In some cases when a company goes into administration, employees will be asked to keep working. The administrators might try and keep the company going until it can be sold or the business made viable again. Or they might try and sell stock. A good example of this is Comet, which went into administration last month; currently stores are still open and staff still working.
If the administrator decides it doesn’t want or need some or all employees, then they would have to be made redundant under standard redundancy rules.
If the company is put into liquidation rather than administration then employees are likely to be made redundant by the liquidator. These employees should receive redundancy pay as per the terms of their employment contract.
If the business is unable to pay up then employees are ranked as preferential creditors and should fill in forms provided by the company’s insolvency practitioner. They could get money from the state’s National Insurance Fund but it’s not guaranteed they’ll get everything their employer owes them.
Each situation is different when it comes to employees so if the firm you work for goes into administration or liquidation you should speak to the administrators or liquidators and find out what your position is.
If you’ve paid for something, not received it and the company has gone bust your position depends on how you paid for the goods.
If you paid by credit card and the goods cost between £100 and £30,000, your card issuer is obliged to refund you under Section 75 of the Consumer Credit Act which states that the credit provider is "jointly and severally liable" for your purchase.
If you made your purchase using a Visa or Mastercard debit card you may be able to claim your money back using what's known as the chargeback service. To use this process you’ll need to contact your bank within 120 days or becoming aware of the issue and ask it to instigate a chargeback for the value of your purchase.
If you paid for an unfulfilled order by cash or by some other means, you will need to contact the administrators and make a claim directly. However, you’re likely to be at the end of a long list of creditors.
If you have gift vouchers or a gift card you might find the administrators no longer accept them and you too will be added to the list of unsecured creditors.

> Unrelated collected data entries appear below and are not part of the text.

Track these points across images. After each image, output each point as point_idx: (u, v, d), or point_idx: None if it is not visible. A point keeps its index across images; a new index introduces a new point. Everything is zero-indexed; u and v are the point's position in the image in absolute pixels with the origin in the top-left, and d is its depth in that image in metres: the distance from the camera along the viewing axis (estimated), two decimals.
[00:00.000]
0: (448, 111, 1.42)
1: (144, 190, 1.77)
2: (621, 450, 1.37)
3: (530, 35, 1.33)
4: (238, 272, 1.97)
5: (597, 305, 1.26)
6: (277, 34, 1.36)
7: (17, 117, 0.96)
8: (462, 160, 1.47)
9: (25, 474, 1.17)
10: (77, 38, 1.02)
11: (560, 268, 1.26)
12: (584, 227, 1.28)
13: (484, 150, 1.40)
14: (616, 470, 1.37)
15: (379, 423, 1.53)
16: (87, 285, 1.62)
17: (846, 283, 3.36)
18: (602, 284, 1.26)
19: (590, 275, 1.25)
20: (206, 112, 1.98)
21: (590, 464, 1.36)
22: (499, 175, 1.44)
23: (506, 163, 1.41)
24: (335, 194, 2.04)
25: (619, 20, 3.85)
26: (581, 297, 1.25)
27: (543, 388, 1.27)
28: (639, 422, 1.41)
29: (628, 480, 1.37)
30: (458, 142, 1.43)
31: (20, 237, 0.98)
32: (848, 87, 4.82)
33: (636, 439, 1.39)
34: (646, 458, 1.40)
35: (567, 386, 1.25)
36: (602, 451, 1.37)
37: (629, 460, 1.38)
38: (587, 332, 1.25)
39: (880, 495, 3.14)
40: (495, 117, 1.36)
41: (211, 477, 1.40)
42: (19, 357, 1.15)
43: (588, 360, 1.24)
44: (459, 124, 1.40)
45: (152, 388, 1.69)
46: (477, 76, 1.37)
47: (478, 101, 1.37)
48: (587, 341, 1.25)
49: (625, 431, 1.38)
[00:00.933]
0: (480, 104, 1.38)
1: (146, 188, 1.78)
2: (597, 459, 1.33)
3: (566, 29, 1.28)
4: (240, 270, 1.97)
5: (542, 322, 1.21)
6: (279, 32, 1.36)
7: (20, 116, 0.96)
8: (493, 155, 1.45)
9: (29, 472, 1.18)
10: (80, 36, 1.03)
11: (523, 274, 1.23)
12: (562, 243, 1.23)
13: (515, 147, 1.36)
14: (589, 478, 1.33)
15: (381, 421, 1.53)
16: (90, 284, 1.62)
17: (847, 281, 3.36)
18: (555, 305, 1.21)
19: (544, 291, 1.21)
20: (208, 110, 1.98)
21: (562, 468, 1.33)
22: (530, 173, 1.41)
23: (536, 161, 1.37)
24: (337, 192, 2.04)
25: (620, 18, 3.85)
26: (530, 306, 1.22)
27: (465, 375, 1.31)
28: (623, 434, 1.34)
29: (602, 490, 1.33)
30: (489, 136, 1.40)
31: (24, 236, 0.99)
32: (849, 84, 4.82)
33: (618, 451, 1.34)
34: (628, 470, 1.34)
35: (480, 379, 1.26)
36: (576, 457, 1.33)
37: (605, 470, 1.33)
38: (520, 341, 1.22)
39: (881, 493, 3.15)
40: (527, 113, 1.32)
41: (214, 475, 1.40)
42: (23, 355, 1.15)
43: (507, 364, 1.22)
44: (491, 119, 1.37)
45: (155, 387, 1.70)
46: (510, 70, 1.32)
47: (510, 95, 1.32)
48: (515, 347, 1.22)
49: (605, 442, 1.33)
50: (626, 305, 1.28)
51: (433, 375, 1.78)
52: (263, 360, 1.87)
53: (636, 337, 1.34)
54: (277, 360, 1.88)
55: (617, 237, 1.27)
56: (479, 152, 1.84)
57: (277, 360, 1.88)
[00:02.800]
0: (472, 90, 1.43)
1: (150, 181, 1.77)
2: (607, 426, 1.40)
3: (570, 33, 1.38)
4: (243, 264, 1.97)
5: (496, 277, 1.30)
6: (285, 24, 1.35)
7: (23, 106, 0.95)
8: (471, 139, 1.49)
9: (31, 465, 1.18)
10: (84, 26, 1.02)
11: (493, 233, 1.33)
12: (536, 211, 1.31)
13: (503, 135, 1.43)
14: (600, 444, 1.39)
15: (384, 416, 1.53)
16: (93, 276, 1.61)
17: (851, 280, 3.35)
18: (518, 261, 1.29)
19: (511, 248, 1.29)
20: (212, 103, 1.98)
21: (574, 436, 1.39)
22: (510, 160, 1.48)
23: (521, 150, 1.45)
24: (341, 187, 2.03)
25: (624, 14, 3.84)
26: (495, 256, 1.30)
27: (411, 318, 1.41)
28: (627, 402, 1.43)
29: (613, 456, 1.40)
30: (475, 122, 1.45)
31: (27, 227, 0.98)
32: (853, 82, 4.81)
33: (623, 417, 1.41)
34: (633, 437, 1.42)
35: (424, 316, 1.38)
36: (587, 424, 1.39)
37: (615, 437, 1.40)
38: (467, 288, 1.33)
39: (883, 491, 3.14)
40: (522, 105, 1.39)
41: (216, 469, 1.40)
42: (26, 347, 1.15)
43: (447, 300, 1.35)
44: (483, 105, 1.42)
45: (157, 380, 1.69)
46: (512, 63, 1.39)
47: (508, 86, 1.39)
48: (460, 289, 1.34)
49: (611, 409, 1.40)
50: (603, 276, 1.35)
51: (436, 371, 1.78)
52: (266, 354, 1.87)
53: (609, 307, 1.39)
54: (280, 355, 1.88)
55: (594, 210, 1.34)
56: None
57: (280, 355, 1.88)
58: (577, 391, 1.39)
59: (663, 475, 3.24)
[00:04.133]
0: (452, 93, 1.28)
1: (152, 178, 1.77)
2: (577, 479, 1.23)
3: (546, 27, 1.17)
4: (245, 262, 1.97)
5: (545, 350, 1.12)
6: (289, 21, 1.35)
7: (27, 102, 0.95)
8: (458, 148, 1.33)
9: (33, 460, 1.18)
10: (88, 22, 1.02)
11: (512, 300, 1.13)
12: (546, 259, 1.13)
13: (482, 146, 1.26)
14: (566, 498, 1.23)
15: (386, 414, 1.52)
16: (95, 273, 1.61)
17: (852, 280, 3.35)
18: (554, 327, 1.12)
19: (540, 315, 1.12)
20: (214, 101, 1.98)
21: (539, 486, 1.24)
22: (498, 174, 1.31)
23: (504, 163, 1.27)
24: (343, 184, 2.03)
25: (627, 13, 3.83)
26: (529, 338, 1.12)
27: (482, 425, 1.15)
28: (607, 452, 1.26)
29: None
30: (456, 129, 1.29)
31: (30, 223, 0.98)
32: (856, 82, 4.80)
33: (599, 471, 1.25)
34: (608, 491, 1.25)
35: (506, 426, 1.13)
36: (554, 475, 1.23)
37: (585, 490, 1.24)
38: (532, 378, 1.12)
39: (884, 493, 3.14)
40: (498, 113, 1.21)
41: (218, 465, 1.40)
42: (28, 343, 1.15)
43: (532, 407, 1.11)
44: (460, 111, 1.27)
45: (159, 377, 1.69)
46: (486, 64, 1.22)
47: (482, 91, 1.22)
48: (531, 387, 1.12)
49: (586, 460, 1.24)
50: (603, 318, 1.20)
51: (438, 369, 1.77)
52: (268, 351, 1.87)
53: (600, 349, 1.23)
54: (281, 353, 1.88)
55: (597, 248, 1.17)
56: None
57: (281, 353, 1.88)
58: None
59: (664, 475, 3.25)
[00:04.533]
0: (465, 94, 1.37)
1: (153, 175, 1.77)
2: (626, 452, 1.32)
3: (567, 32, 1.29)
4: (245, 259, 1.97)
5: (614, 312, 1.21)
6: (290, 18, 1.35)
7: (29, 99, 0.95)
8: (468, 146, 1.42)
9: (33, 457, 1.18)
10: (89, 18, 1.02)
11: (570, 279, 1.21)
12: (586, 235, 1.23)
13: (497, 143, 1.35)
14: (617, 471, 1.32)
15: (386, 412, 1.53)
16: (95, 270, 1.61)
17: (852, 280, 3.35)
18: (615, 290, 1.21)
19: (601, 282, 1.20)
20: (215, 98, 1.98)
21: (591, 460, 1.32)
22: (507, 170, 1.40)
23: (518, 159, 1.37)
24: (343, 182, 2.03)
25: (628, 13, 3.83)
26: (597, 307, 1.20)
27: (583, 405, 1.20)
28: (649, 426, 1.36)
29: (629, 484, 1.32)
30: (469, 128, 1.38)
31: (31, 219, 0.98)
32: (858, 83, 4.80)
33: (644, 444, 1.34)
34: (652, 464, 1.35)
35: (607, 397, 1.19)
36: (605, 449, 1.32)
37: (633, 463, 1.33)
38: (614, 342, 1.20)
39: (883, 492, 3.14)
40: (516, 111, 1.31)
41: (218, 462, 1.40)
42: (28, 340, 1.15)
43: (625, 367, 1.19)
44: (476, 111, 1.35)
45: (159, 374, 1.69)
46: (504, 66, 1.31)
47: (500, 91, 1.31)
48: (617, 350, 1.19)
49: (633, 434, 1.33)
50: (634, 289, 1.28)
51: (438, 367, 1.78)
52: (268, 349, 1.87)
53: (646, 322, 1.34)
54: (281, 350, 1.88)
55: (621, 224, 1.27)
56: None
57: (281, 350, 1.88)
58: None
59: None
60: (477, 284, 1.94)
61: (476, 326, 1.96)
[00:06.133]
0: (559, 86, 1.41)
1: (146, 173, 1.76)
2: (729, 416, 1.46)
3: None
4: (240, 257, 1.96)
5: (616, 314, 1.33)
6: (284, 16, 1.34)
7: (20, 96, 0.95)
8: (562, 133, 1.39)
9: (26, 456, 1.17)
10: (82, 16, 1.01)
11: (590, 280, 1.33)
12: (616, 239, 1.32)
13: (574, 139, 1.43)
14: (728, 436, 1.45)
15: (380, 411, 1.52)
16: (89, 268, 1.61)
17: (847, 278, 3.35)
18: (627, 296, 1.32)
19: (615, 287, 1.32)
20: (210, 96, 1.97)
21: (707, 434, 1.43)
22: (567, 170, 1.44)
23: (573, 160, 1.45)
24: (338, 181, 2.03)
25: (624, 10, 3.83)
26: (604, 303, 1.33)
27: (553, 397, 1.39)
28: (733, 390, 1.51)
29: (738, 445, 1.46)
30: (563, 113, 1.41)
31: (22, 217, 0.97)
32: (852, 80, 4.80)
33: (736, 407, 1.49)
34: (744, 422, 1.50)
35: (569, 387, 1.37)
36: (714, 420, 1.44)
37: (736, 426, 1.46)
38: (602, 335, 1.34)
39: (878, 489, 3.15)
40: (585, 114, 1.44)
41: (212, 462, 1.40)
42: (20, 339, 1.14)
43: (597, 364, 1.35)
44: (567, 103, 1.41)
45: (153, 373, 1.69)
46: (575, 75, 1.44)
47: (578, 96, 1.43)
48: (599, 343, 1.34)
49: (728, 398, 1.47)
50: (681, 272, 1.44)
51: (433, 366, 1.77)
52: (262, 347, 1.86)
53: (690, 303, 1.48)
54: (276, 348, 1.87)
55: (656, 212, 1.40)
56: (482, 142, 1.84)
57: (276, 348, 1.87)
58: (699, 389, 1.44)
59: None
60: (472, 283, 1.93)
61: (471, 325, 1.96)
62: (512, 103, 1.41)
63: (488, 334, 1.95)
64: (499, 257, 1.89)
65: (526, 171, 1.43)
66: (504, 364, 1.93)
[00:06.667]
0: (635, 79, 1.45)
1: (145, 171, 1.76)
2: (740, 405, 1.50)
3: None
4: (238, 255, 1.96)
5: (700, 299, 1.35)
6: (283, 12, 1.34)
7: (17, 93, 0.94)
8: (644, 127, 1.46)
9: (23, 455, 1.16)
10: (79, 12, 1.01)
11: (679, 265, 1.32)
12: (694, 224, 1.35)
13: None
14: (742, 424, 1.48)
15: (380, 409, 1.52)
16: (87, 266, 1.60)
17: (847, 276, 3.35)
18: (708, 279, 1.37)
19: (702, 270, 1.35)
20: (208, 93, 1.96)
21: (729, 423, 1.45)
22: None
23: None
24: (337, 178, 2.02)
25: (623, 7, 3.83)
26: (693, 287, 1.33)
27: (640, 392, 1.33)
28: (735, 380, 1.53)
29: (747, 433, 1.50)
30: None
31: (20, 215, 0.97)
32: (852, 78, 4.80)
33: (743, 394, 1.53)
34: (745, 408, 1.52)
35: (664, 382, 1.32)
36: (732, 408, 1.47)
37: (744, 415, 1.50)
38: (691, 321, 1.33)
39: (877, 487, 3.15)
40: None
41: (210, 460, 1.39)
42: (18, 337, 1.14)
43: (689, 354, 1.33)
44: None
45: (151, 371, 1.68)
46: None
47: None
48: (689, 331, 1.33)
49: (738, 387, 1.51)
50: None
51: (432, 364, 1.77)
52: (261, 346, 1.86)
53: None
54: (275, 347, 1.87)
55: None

Everyone’s heard the warning that “the value of your investment can go up or down” and it’s every investor’s worst nightmare that a company they’ve invested in goes bust.
The majority of shareholders won’t get any money back at all. Once a company has gone bust, the market is suspended and shareholders won’t be able to sell their shares.
However, some types of investment work slightly differently. Corporate bondholders, for example, who essentially own tranches of corporate debt, will be deemed creditors of the failed company and will be paid off before shareholders who own equity in the company.
“Preference” shareholders tend to fare better than ordinary shareholders as they will be higher up the list of creditors if a company goes bust. Preference shares are a special class of shares that act as a hybrid of debt and investment and pay a fixed rate of interest much like bonds.
Rather than investing directly in shares and putting all their eggs in one basket, many investors choose to invest in shares through funds which spread the risk across a number of companies.
Freelancers, contractors and suppliers
If you’re a supplier, contractor or freelancer, a company going into administration when it owes you money is bad news.
On the date of the administration, all amounts the company owes are frozen. Administrators will aim to sell the company or its assets and, after the costs of the administration, the proceeds will be allocated to the creditors.
However there are different types of creditor and unsecured ones – a category which contractors and freelancers fall into – are near the bottom of the list. Secured and preferential creditors get paid first.
I fell into the category of unsecured creditor once when a magazine I’d done some freelance writing for went bust. They owed me about £1,800 but I never saw a penny of it – and this can be the case for many unsecured creditors.
If you owe the company money
If you owe a company money and it goes bust you might think this means your debt is written off – but I’m afraid that’s not the case.
The administrators or insolvency practitioners will set up new bank accounts for the company and you’ll still be obliged to pay. They’ll be keen to get as much money owed to the company as possible so they can pay off creditors.